## Kutipan Halaman
------------------------------------------------------------

Beberapa hari ini timbul kegaduhan dimasyarakat berkaitan dengan adanya Putusan Mahkamah Konstitusi (MK) Nomor 2/PUU-XIX/2021, tanggal 31 Agustus 2021, yang konon katanya telah mensahkan Debt Collector untuk mengambil paksa ( eksekusi ) atas kendaraan leasing yang menunggak tanpa melalui proses pengadilan, bahkan putusan tersebut telah disalah artikan seakan-akan menganulir Putusan Mahkamah Konstitusi Nomor 18/PUU-XVII/2019, tertanggal 6 Januari 2020, yang sudah putus sebelumnya.
Hal ini merujuk pada halaman 83 paragraf 3.14.3, yang menjelaskan syarat agar perusahaan pembiayaan dapat menyita sertifikat jaminan fidusia tanpa putusan PN adalah debitur harus mengakui terlebih dahulu bahwa ada wanprestasi. Dengan begitu, kreditur bisa mengeksekusi langsung sertifikat tersebut.

------------------------------------------------------------

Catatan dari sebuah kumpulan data
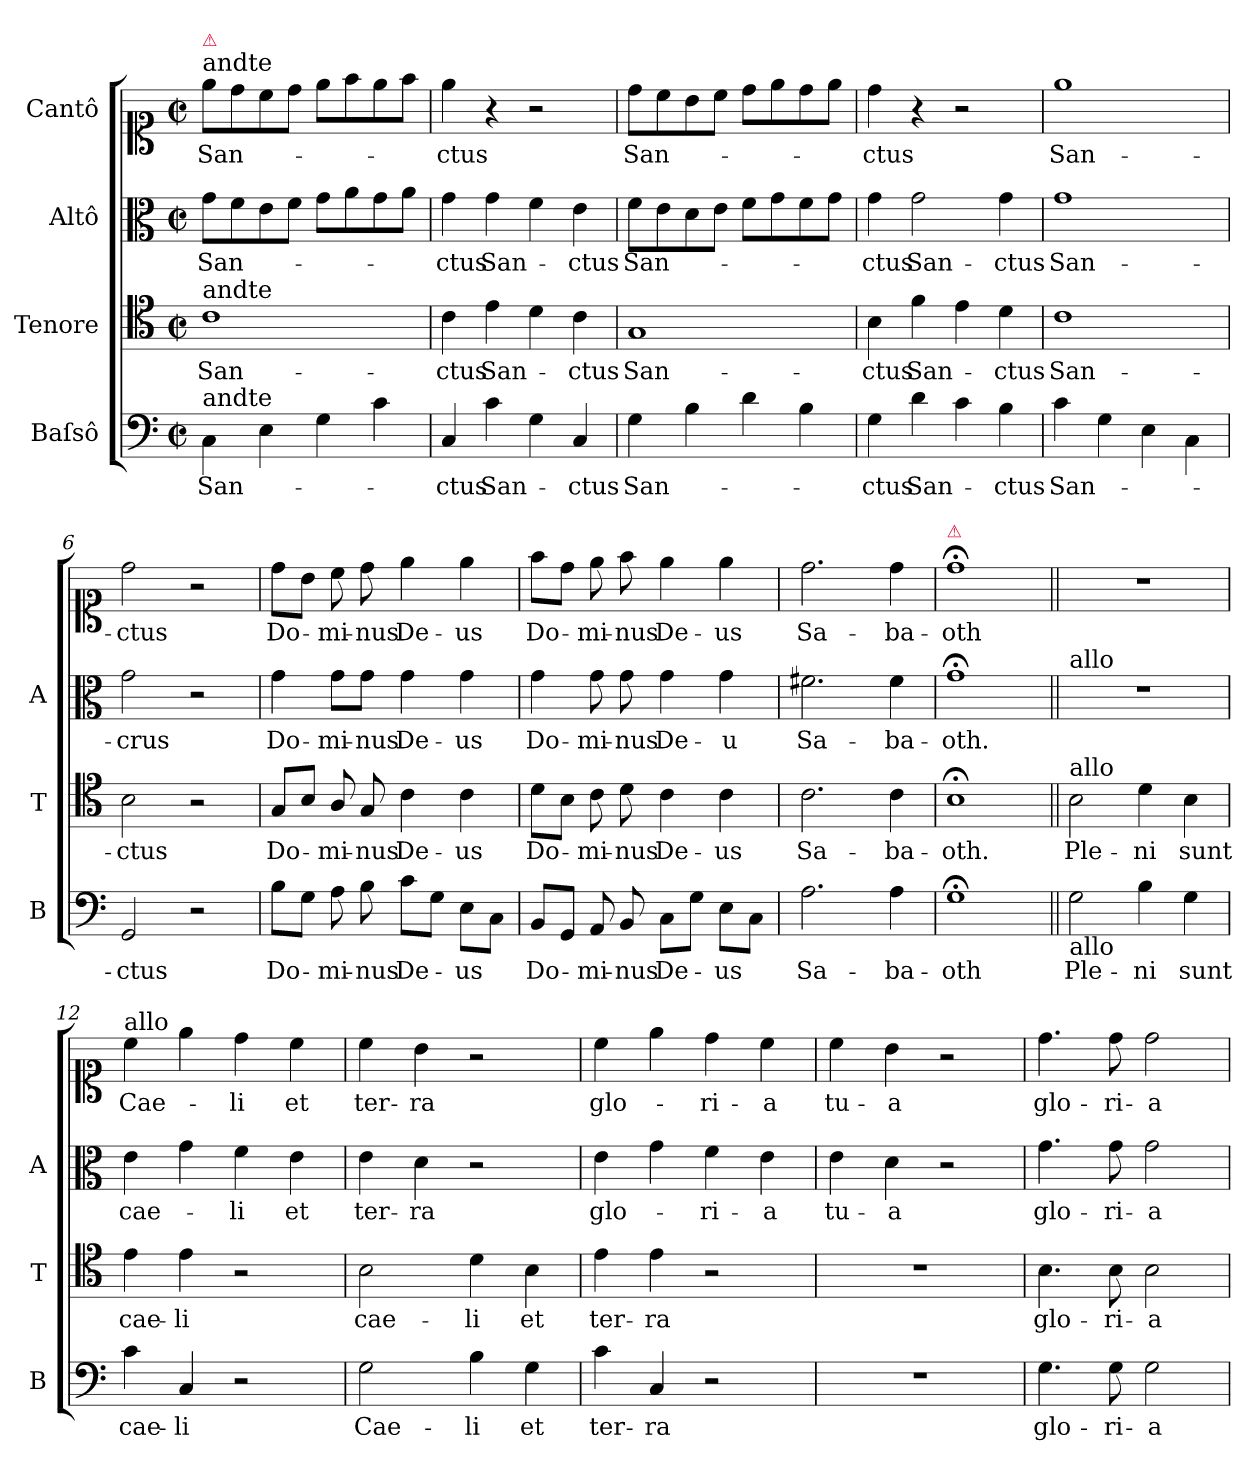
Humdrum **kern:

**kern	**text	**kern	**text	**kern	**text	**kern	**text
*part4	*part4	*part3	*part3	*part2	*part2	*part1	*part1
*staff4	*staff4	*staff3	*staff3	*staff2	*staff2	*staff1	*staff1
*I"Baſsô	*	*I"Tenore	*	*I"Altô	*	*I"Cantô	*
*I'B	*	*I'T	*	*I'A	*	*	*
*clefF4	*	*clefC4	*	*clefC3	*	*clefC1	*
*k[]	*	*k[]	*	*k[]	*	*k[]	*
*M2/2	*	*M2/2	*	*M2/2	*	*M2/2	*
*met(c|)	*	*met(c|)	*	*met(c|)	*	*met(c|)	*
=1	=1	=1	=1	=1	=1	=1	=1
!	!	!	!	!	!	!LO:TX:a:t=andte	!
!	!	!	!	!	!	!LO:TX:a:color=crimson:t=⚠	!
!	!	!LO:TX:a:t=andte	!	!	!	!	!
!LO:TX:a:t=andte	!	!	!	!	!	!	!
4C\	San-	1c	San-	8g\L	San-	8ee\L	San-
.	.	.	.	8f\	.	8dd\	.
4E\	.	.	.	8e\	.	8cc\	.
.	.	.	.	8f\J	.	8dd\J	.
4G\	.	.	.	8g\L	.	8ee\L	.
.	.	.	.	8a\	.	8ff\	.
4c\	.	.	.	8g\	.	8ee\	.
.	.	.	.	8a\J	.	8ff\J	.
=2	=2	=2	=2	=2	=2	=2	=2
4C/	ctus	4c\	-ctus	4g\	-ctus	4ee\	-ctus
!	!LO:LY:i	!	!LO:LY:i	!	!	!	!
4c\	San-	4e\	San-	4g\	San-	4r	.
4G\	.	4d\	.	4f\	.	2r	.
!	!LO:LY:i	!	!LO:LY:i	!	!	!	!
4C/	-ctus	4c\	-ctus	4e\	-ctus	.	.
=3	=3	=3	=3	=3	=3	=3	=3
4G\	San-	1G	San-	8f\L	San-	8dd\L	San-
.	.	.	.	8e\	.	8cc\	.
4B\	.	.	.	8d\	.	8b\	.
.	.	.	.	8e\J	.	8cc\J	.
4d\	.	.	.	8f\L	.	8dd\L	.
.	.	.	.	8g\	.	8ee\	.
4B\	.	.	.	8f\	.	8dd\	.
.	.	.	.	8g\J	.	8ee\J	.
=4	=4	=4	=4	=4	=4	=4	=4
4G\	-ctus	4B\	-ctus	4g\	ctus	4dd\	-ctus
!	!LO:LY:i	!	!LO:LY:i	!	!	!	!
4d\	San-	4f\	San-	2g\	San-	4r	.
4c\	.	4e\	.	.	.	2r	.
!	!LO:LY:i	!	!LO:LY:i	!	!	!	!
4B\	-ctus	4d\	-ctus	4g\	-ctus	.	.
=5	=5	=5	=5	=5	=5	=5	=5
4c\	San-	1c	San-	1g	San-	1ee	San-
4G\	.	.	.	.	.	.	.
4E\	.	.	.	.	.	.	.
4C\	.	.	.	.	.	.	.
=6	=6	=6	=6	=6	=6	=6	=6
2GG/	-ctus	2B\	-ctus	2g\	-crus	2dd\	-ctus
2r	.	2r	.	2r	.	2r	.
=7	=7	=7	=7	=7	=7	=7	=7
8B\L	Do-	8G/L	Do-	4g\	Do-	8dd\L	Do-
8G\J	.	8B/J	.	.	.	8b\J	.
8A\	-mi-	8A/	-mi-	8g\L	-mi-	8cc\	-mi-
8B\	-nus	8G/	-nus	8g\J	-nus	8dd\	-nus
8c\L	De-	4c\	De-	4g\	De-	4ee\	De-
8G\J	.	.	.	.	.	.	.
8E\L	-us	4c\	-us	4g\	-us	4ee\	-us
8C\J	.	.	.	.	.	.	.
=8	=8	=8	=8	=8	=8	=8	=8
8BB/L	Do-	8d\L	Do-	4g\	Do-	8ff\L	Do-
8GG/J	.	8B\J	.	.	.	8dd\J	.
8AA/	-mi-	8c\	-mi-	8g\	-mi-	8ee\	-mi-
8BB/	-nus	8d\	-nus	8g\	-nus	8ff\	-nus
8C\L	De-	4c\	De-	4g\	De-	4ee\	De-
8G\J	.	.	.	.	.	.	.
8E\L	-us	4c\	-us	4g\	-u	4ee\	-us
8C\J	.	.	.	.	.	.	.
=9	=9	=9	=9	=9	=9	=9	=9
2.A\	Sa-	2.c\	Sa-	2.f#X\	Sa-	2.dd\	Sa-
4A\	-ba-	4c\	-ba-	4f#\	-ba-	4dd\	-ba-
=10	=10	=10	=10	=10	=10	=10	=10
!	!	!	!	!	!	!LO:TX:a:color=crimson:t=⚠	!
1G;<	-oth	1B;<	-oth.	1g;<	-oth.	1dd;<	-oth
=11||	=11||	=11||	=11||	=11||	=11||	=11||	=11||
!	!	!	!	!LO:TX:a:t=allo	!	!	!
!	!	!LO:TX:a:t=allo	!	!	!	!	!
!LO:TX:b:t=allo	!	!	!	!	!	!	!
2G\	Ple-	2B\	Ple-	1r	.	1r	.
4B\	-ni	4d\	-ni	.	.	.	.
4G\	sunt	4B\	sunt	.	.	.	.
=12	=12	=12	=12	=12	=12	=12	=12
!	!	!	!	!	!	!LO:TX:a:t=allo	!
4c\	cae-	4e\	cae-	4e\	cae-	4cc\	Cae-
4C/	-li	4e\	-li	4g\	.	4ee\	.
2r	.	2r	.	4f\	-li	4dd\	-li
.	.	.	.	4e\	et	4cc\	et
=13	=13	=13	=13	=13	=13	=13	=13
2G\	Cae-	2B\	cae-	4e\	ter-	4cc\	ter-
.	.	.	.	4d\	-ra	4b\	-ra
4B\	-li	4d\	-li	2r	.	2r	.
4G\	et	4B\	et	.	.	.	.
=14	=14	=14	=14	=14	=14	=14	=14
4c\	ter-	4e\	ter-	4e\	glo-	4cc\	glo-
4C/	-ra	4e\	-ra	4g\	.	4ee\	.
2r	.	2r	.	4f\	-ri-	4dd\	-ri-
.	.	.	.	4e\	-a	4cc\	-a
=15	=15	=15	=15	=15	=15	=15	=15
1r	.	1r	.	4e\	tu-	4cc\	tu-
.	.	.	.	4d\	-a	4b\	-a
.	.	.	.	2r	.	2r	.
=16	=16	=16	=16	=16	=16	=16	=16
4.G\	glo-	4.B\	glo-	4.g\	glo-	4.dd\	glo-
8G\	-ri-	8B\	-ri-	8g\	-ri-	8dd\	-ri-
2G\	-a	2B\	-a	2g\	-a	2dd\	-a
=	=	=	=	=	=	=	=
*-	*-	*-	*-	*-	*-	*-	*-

------------------------------------------------------------

## Perintah 1
Salin kembali semua teks dalam kutipan halaman, mulai dari "Beberapa hari ini" terus sampai "langsung sertifikat tersebut.", tanpa diubah sedikit pun.
## Perintah 2
Menurut kutipan halaman, apa syarat agar perusahaan pembiayaan bisa menyita sertifikat jaminan fidusia tanpa putusan PN?
Pakai kutipan halaman ini saja sebagai sumber.

## Jawaban 1
Beberapa hari ini timbul kegaduhan dimasyarakat berkaitan dengan adanya Putusan Mahkamah Konstitusi (MK) Nomor 2/PUU-XIX/2021, tanggal 31 Agustus 2021, yang konon katanya telah mensahkan Debt Collector untuk mengambil paksa ( eksekusi ) atas kendaraan leasing yang menunggak tanpa melalui proses pengadilan, bahkan putusan tersebut telah disalah artikan seakan-akan menganulir Putusan Mahkamah Konstitusi Nomor 18/PUU-XVII/2019, tertanggal 6 Januari 2020, yang sudah putus sebelumnya.
Hal ini merujuk pada halaman 83 paragraf 3.14.3, yang menjelaskan syarat agar perusahaan pembiayaan dapat menyita sertifikat jaminan fidusia tanpa putusan PN adalah debitur harus mengakui terlebih dahulu bahwa ada wanprestasi. Dengan begitu, kreditur bisa mengeksekusi langsung sertifikat tersebut.

## Jawaban 2
Debitur harus mengakui terlebih dahulu bahwa ada wanprestasi.